What do you need to know if you want to sell a company?

25. May 2021 | Reading Time: 4 Min

The most correct approach when selling your own company is to understand the most important steps leading to a successful transaction, which are necessary to meet both the seller’s requirements and the the buyer’s interest. In (international) practice, there is an established standard how transaction (sale of company capital or assets) should look like, regardless the exceptions that obviously exist in local practice. The priorities should be:

  1. Determining the seller’s goals. The seller should have a full understanding whether he (or she) wants to completely leave the ownership of the company or find a partner for the next period; what he/she wants to do in the future; if he/she wants to retire; what his or her structure of future income and assets will be like Each subsequent step is conditioned by giving answers to these questions.
  2. Determining the value of the company. Before taking the first steps towards selling a company, it is necessary for the seller to be aware of the value of the company and that awareness should correspond as much as possible to the value of capital determined by financial experts that apply appropriate, internationally accepted methods of capital valuation. If the owner’s view about the value of the company differs materially from the assessment made by experts, it is a clear signal of an (un)successful transaction.
  3. Preparing the company for sale. It is often said that first impression can be made only once. The company may have solid financial performance and market position, which is the basis for determining the value of the transaction, but on the other hand it is possible that due to legal, financial, tax or commercial non-compliance with industry regulations or market standards, there could be risks that the potential buyer simply does not want to take.
  4. Sales strategy. Determining how the company will be sold is important. You can offer the company on the market through specialized financial advisors, but also independently (by contacting potential buyers, usually from the same industry, without intermediaries). This decision will largely determine the further course and success of the potential transaction. What is important to know, if you are a seller, is that the buyer is likely to have his own external team of advisors, and therefore, it is important for you, as a seller to have advisors too, so that adequate dynamics and quality of negotiations can be achieved.
  5. Preparation of company presentation. With an aim to adequately inform potential buyers about a certain company, its details and the intention to offer it on the market, it is necessary to prepare preliminary data on the previous, current and future business performances of that company. It is common practice that in initial communication with potential buyers, the name of the company that is offered, is unknown (not discovered), but this may not be the case. Certainly, after the initially expressed interest of the potential buyer, it is necessary to disclose the company’s name.
  6. Agreement as the basis of the future transaction. This phase includes obtaining bids, selecting them, preliminary negotiations and formalizing the basis of the future transaction. It is common for the buyer and seller to agree in advance on: the property to be purchased (percentage of the company’s shares or stocks), the financial framework of the transaction, the property that may not be the subject of the transaction, the due diligence period, the closing time frame, that is, the time of finalizing the transaction etc.

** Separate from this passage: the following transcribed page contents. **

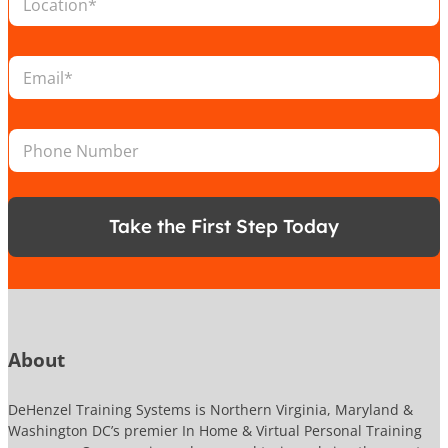
o
c
a
L
E
t
o
m
i
c
a
o
a
i
n
t
P
l
*
i
h
*
o
o
n
n
N
e
a
Take the First Step Today
N
m
u
e
m
L
b
o
e
c
r
a
t
About
i
o
DeHenzel Training Systems is Northern Virginia, Maryland &
n
Washington DC’s premier In Home & Virtual Personal Training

  7. Due diligence analysis. Due diligence analysis or depth analysis of the company that is the subject of the transaction is a mandatory phase of every sale. Usually, legal, tax, financial and commercial due diligence is performed by qualified, external experts, including experts employed by a potential buyer in order to identify and quantify the risks that exist in the business of the company which is on sale, as well as its real performance.

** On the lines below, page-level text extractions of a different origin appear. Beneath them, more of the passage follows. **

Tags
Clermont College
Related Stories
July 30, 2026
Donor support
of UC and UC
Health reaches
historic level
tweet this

  8. Signing the sales contract. In case of a positive outcome of the previous steps, a sales contract should be concluded between the buyer and the seller, which comprehensively regulates the relationship between the two parties related to the transaction. Sometimes the signing of the contract will mark the end of the sale process, and sometimes the contract stipulates certain conditions which the seller (or less often the buyer) has to additionally fulfill so that the transaction could be realized and the buyer could take the ownership of the company.
  9. Integration. Probably the most underrated step of any transaction is the integration of the acquired company into the corporate structure of the buyer. The degree of integration will mostly depend on whether the buyer is a financial investor (investment fund or similar) that will not primarily insist on this step or it is a strategic investor (industry company) that will aim to make the newly acquired company take over the majority of the existing standards and business procedures on the group level. Cultural integration of the two companies, should be considered an important issue, because in practice, it turns out that this is often the biggest post-acquisition challenge. This aspect of the transaction will be mostly influenced by adequate internal communication, primarily with employees, but also by the fact whether the previous management continues to manage the company or a new management will be appointed.